Organising the class was easier than organising her thoughts, than stopping herself from making any excuse to touch Dan, to correct him, to reposition his hand, or tighten his frame. His presence on the floor was like a magnet, drawing her eyes when she should’ve been focused elsewhere. He wasn’t a beginner anymore, so he didn’t need her attention like the others did. There was no real reason for him to be in the class any longer, but he stayed to keep the numbers even, to hang with Mitch and Fluke, to win the bet and finish what he started.

Every time she cheated and sought his eyes, he was looking back at her. It made her look away, their eye contact a sport of thrust and parry, a precursor to something more sustained.

Dan watched Alex trying not to watch him. He wasn’t sure what it meant, but he liked it. He’d worried about her on and off all day, under engines and hoods, on the phone to wreckers and manufacturers. For once the long hold on an insurer’s help line was a respite. He could daydream with impunity, think about the way she fit in his arms and in his bed without fear of doing himself damage with a dropped tool or a wrong part number ordered.

Something between them changed last night. He’d been scared she’d retreat, go cold, withdraw from embarrassment, and hide behind her teacher role. He was happy to be her student but there were other things he wanted to learn: the contours of her face, the delicacy and strength of her body, the thoughts behind her eyes. But rebound was a place he had no desire to visit.

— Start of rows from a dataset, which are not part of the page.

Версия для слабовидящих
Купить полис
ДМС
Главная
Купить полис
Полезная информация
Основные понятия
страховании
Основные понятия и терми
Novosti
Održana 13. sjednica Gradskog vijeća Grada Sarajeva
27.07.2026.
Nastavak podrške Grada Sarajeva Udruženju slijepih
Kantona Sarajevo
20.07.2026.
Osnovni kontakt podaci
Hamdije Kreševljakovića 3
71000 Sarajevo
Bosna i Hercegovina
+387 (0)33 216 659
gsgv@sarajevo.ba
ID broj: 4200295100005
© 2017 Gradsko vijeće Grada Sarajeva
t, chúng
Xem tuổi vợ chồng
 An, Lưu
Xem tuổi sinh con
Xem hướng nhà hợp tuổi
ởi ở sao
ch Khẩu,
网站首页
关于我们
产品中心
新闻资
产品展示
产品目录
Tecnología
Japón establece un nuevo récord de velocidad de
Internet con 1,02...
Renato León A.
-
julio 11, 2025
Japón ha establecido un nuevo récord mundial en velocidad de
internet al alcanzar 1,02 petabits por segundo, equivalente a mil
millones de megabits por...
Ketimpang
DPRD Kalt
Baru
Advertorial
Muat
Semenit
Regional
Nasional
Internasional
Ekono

Towards the end of class Dan saw a sudden flare in Alex’s eyes. She gathered herself, the muscles across her chest tightening, her shoulders. He followed her gaze and his sight was arrested by a man in the doorway. Dressed in an expensively cut grey suit, Phil had a worried expression and an enormous bunch of flowers in his hands – Phil, the cheat. Phil, the liar. Phil, the ‘lucky to get out of here alive’ if he so much as looked like he might upset Alex.

She was moving now through the class, to what? Confront Phil? Reconcile with him? Dan wanted to shout at her not to let the bastard suck her in with his sudden appearance and his armload of forgive-me blossoms. He held his breath and watched.

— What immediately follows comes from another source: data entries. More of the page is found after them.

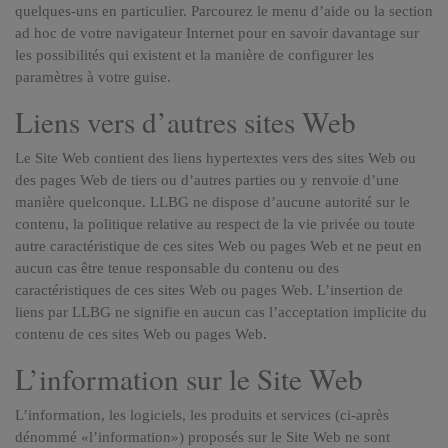
quelques-uns en particulier. Parcourez le menu d’aide ou la section
ad hoc de votre navigateur Internet pour en savoir davantage sur
les possibilités qui existent et la manière de configurer les
paramètres à votre guise.
Liens vers d’autres sites Web
Le Site Web contient des liens hypertextes vers des sites Web ou
des pages Web de tiers ou d’autres parties ou y renvoie d’une
manière quelconque. LLBG ne dispose d’aucune autorité sur le
contenu, la politique relative au respect de la vie privée ou toute
autre caractéristique de ces sites Web ou pages Web et ne peut en
aucun cas être tenue responsable du contenu ou des
caractéristiques de ces sites Web ou pages Web. L’insertion de
liens par LLBG ne signifie en aucun cas l’acceptation implicite du
contenu de ces sites Web ou pages Web.
L’information sur le Site Web
L’information, les logiciels, les produits et services (ci-après
dénommé «l’information») proposés sur le Site Web ne sont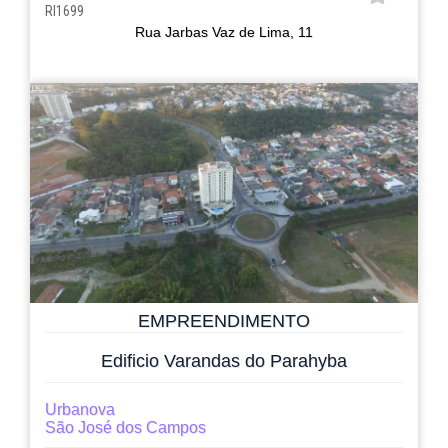
RI1699
Rua Jarbas Vaz de Lima, 11
EMPREENDIMENTO
Edificio Varandas do Parahyba
Urbanova
São José dos Campos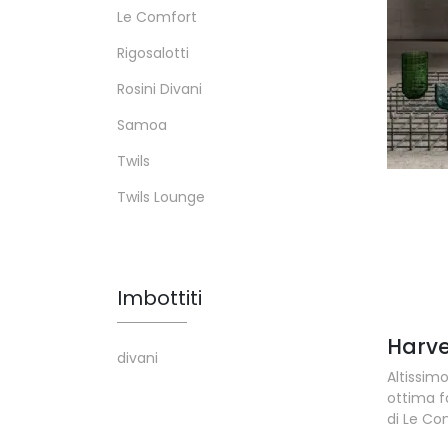
Le Comfort
Rigosalotti
Rosini Divani
Samoa
Twils
Twils Lounge
Imbottiti
Harv
divani
Altissi
ottima f
di Le Com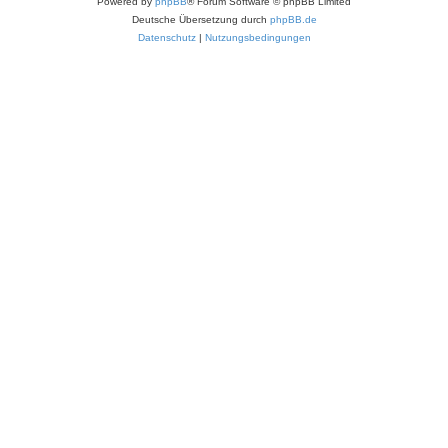
Powered by
phpBB
® Forum Software © phpBB Limited
Deutsche Übersetzung durch
phpBB.de
Datenschutz
|
Nutzungsbedingungen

The rest of the class took it as a signal to take a break and scattered, most of them leaving the room. It might’ve been polite to do the same and give Alex her space, but there was no way Dan was going anywhere until he could read the wind. Taking his signal, neither Mitch nor Fluke moved any further than the bench at the side of the room.

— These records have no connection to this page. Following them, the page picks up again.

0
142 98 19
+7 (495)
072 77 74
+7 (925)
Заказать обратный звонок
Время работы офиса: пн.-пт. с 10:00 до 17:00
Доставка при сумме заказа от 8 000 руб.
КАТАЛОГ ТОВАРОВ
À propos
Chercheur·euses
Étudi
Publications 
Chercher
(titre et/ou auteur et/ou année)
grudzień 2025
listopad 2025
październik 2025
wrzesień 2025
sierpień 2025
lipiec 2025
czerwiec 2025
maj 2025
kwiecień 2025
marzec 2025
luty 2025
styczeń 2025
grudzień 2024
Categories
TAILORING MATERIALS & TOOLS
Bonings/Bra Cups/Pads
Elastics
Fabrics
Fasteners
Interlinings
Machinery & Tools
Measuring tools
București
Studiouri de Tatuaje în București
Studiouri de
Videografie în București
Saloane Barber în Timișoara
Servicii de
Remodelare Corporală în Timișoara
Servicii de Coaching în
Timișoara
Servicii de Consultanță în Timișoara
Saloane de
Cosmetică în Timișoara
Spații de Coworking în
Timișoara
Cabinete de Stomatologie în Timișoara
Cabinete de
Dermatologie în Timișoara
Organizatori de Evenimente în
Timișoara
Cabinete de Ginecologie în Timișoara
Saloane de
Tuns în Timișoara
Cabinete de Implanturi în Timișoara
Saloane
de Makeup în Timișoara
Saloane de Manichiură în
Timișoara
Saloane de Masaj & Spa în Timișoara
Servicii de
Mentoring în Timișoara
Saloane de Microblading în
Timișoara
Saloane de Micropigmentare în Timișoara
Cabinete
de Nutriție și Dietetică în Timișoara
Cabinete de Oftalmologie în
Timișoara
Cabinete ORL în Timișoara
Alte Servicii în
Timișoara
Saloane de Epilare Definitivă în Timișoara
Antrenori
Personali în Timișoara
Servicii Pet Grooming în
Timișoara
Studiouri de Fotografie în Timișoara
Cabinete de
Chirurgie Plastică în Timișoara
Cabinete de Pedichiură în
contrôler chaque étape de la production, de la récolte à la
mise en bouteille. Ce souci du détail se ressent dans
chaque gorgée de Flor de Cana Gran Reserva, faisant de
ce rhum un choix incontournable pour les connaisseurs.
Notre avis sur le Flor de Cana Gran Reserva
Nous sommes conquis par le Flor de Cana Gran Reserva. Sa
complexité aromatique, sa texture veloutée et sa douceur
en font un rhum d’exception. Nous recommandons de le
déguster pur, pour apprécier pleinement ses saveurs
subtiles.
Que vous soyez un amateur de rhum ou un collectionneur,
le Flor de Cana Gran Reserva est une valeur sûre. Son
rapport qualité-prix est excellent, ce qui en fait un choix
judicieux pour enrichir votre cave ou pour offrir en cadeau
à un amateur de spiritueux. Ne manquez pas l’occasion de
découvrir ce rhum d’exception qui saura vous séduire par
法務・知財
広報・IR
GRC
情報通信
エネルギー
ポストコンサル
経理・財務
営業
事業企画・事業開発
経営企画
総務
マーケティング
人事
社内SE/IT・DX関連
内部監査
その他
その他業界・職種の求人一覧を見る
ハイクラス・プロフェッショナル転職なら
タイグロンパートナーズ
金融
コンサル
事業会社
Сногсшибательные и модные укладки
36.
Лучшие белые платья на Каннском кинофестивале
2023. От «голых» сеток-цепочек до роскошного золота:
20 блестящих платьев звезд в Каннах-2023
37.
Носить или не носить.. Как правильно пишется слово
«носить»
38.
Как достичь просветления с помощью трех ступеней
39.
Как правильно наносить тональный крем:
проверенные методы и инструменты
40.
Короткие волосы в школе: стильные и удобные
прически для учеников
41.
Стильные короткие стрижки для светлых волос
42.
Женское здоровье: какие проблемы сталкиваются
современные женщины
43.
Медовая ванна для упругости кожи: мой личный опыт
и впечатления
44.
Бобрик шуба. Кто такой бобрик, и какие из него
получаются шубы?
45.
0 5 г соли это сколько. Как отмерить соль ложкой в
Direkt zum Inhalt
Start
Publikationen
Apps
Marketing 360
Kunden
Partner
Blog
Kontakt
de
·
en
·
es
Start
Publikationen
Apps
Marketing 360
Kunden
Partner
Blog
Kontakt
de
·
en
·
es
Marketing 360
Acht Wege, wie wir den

Phil spoke first. “Alex, darling, I’ve been worried sick. You wouldn’t answer my calls. Are you alright?”

Alex stopped a few feet in front of Phil and stood, legs apart, arms folded tight across her body. “I’m fine. I’ve got nothing to say to you. You need to leave.”

Behind her, Dan breathed out.

“I’ve left her. We can be together, honestly be together.”

“You’re incredible, Phil. You can’t possibly think I would have anything to do with you now?”

“I love you, Alex. I’ve always loved you. It was just complicated. I always meant to tell you about her, but I didn’t want to upset you. I knew once I left her it wouldn’t matter. We could be together.”

“We will never be together.”

“Darling, you’re not listening to me. I’ve left her for you. Isn’t that what you want?”

Dan saw Alex shift, take a step back away from Phil. “I want you to leave.”

“Darling, you’re upset. I understand. Let’s go someplace more private where we can talk.”

“Please leave, Phil.” Steel and ice in her voice.

Phil held his hand out. “I’ll leave if you come with me.”

Alex said, “Go,” and Dan walked up and stood behind her, close enough to touch, close enough to get to Phil before he could get to Alex. “Mate, you heard what she said. She wants you to go.”

“Back off, grease monkey. This has nothing to do with you.”

Dan heard Mitch make a growling sound as he came and stood on Alex’s right. He looked at Fluke who grinned. There was no point in him getting up too – it’s not like they needed any more muscle on display.